EGITTO. Il carcere uccide ancora. Il caso di Omar Adel
Pino Dragoni 25 luglio 2019 |
La morte di un 29enne accusato, come tutti i 60 mila prigionieri politici egiziani, di “terrorismo”. Era in isolamento nella famigerata prigione di Tora, dove 138 detenuti continuano lo sciopero della fame iniziato in seguito alla morte dell’ex presidente Morsi.
Omar Adel aveva 29 anni. È morto in carcere lunedì, nella famigerata prigione di Tora, dopo pochi giorni di isolamento. Ai familiari che erano andati a trovarlo sabato era stata negata la visita dicendo che il ragazzo era stato trovato in possesso di un cellulare ed era stato sottoposto a provvedimento disciplinare. Il giovane era in carcere dal 2014, da quando aveva 24 anni, e a febbraio scorso era stato condannato da una corte militare a dieci anni di carcere. Secondo il suo avvocato non aveva particolari problemi di salute prima della morte. Adel era stato ritenuto colpevole di far parte di un’organizzazione terroristica (accusa di cui sono incriminati ormai quasi tutti i dissidenti politici in Egitto) e di aver bruciato un posto di blocco di polizia.

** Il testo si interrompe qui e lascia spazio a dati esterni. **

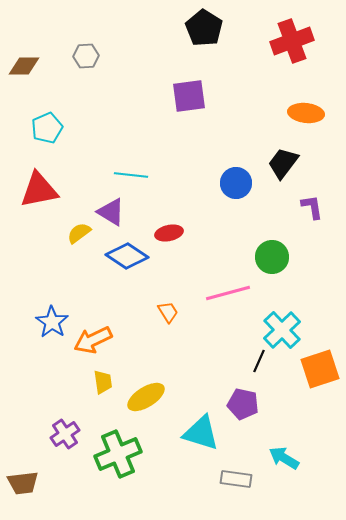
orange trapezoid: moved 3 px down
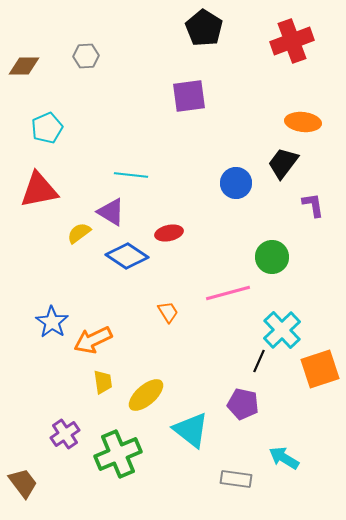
orange ellipse: moved 3 px left, 9 px down
purple L-shape: moved 1 px right, 2 px up
yellow ellipse: moved 2 px up; rotated 9 degrees counterclockwise
cyan triangle: moved 10 px left, 3 px up; rotated 21 degrees clockwise
brown trapezoid: rotated 120 degrees counterclockwise
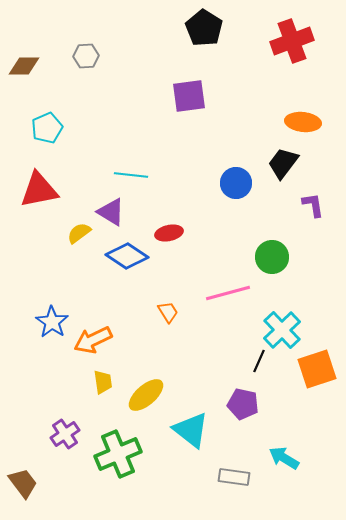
orange square: moved 3 px left
gray rectangle: moved 2 px left, 2 px up
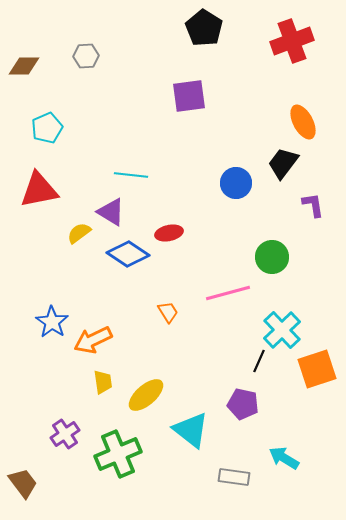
orange ellipse: rotated 56 degrees clockwise
blue diamond: moved 1 px right, 2 px up
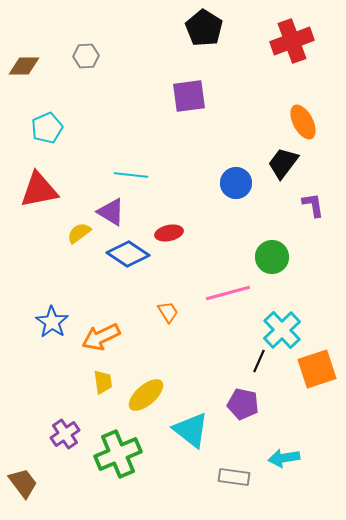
orange arrow: moved 8 px right, 3 px up
cyan arrow: rotated 40 degrees counterclockwise
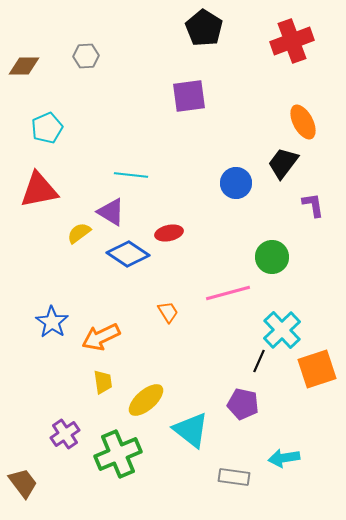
yellow ellipse: moved 5 px down
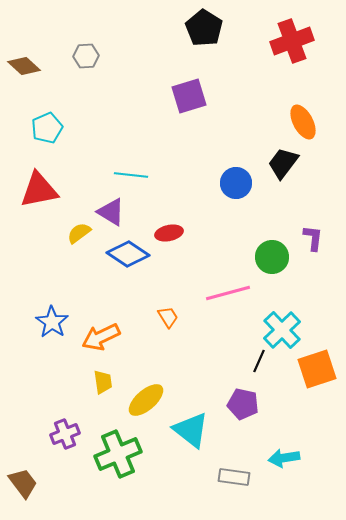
brown diamond: rotated 44 degrees clockwise
purple square: rotated 9 degrees counterclockwise
purple L-shape: moved 33 px down; rotated 16 degrees clockwise
orange trapezoid: moved 5 px down
purple cross: rotated 12 degrees clockwise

Le prigioni egiziane, che dal colpo di stato del 2013 si sono riempite di circa 60.000 prigionieri politici, sono tristemente note per le dure condizioni di detenzione e per i casi di negligenza medica. Secondo un gruppo di organizzazioni egiziane per i diritti umani dalla metà del 2013 sono 650 i detenuti morti in prigione a causa della negazione di cure mediche adeguate. Le stesse organizzazioni chiedono che venga concessa alla Croce Rossa Internazionale la possibilità di ispezionare le carceri egiziane e riferire pubblicamente sulle condizioni dei prigionieri.

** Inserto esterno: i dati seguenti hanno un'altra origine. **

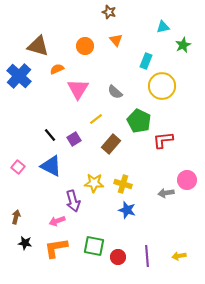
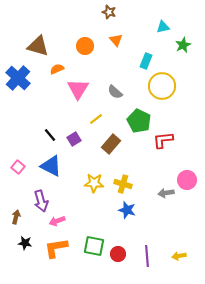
blue cross: moved 1 px left, 2 px down
purple arrow: moved 32 px left
red circle: moved 3 px up
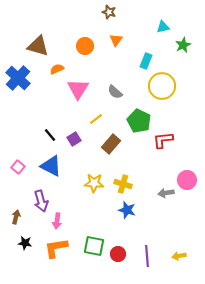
orange triangle: rotated 16 degrees clockwise
pink arrow: rotated 63 degrees counterclockwise
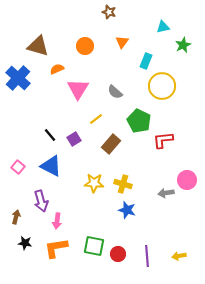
orange triangle: moved 6 px right, 2 px down
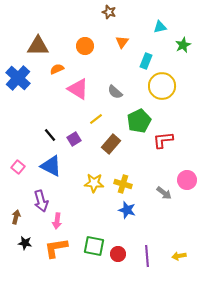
cyan triangle: moved 3 px left
brown triangle: rotated 15 degrees counterclockwise
pink triangle: rotated 30 degrees counterclockwise
green pentagon: rotated 20 degrees clockwise
gray arrow: moved 2 px left; rotated 133 degrees counterclockwise
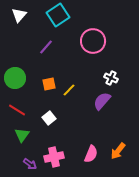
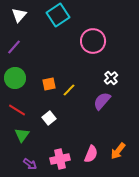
purple line: moved 32 px left
white cross: rotated 24 degrees clockwise
pink cross: moved 6 px right, 2 px down
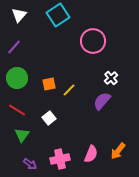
green circle: moved 2 px right
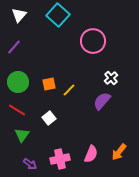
cyan square: rotated 15 degrees counterclockwise
green circle: moved 1 px right, 4 px down
orange arrow: moved 1 px right, 1 px down
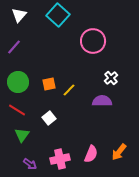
purple semicircle: rotated 48 degrees clockwise
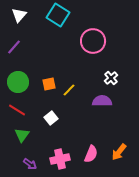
cyan square: rotated 10 degrees counterclockwise
white square: moved 2 px right
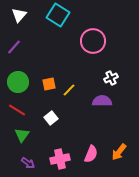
white cross: rotated 16 degrees clockwise
purple arrow: moved 2 px left, 1 px up
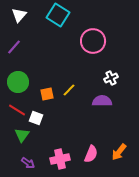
orange square: moved 2 px left, 10 px down
white square: moved 15 px left; rotated 32 degrees counterclockwise
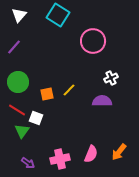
green triangle: moved 4 px up
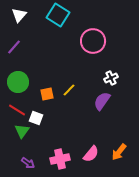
purple semicircle: rotated 54 degrees counterclockwise
pink semicircle: rotated 18 degrees clockwise
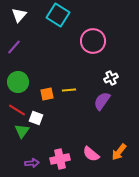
yellow line: rotated 40 degrees clockwise
pink semicircle: rotated 90 degrees clockwise
purple arrow: moved 4 px right; rotated 40 degrees counterclockwise
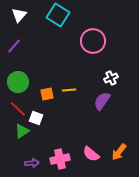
purple line: moved 1 px up
red line: moved 1 px right, 1 px up; rotated 12 degrees clockwise
green triangle: rotated 21 degrees clockwise
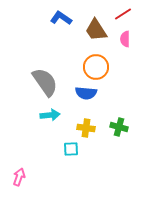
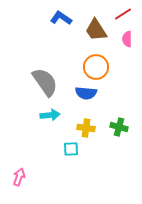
pink semicircle: moved 2 px right
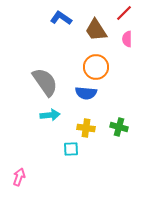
red line: moved 1 px right, 1 px up; rotated 12 degrees counterclockwise
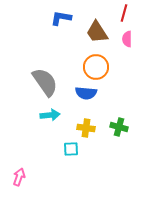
red line: rotated 30 degrees counterclockwise
blue L-shape: rotated 25 degrees counterclockwise
brown trapezoid: moved 1 px right, 2 px down
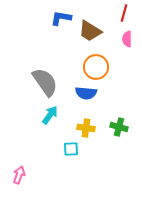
brown trapezoid: moved 7 px left, 1 px up; rotated 25 degrees counterclockwise
cyan arrow: rotated 48 degrees counterclockwise
pink arrow: moved 2 px up
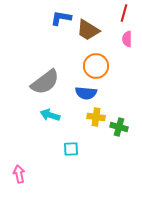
brown trapezoid: moved 2 px left, 1 px up
orange circle: moved 1 px up
gray semicircle: rotated 88 degrees clockwise
cyan arrow: rotated 108 degrees counterclockwise
yellow cross: moved 10 px right, 11 px up
pink arrow: moved 1 px up; rotated 30 degrees counterclockwise
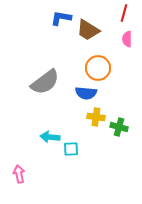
orange circle: moved 2 px right, 2 px down
cyan arrow: moved 22 px down; rotated 12 degrees counterclockwise
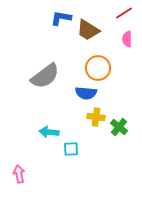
red line: rotated 42 degrees clockwise
gray semicircle: moved 6 px up
green cross: rotated 24 degrees clockwise
cyan arrow: moved 1 px left, 5 px up
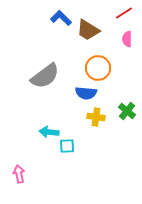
blue L-shape: rotated 35 degrees clockwise
green cross: moved 8 px right, 16 px up
cyan square: moved 4 px left, 3 px up
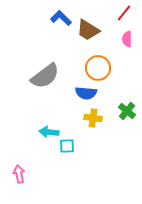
red line: rotated 18 degrees counterclockwise
yellow cross: moved 3 px left, 1 px down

Il dibattito sulla questione si è riaperto il mese scorso con la morte dell’ex-presidente Mohamed Morsi, collassato durante un’aula in tribunale dopo anni di disperati appelli da parte dei familiari.

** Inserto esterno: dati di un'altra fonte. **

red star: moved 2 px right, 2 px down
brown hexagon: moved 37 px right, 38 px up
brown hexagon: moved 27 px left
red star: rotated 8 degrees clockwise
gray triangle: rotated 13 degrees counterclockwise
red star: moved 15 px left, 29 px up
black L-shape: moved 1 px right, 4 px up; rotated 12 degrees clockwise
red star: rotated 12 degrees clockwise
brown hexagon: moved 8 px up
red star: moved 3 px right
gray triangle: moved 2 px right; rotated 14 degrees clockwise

E proprio a Tora, in uno dei bracci più temuti della prigione simbolo dell’oppressione politica, continua da oltre un mese lo sciopero della fame di 138 detenuti. A riferirlo è l’Egyptian Coordination for rights and freedoms, un’organizzazione i cui membri sono stati anch’essi duramente colpiti da arresti e sparizioni. Lo sciopero era iniziato proprio in seguito alla morte di Morsi e da allora si è allargato nonostante i tentativi delle autorità carcerarie di dissuadere i detenuti, prima con le buone offrendo alcuni benefici, poi con le cattive con bombe sonore lanciate nelle celle e l’assalto dei secondini armati di bastoni.
Intanto sono sempre più numerose le denunce di vere e proprie esecuzioni extra-giudiziali di persone arrestate dalle forze di sicurezza. È il caso di Mohamed Abdelsatar, arrestato nella scuola in cui lavorava ad aprile 2017 e poi scomparso per un mese, finché un giorno la polizia ha dichiarato che era morto in uno scontro a fuoco con le forze di sicurezza. La sua storia è arrivata in questi giorni sulle pagine del Wall Street Journal, con un’inchiesta di Jared Malsin e Amira El-Fekki che ricostruisce altre morti simili e denuncia che potrebbe trattarsi di centinaia di casi analoghi, tutti spacciati per terroristi uccisi durante blitz dell’esercito o della polizia.
Storia che ricordano da vicino quella dei cinque uomini trucidati in una finta sparatoria inscenata per insabbiare le responsabilità nel rapimento e nell’uccisione di Giulio Regeni.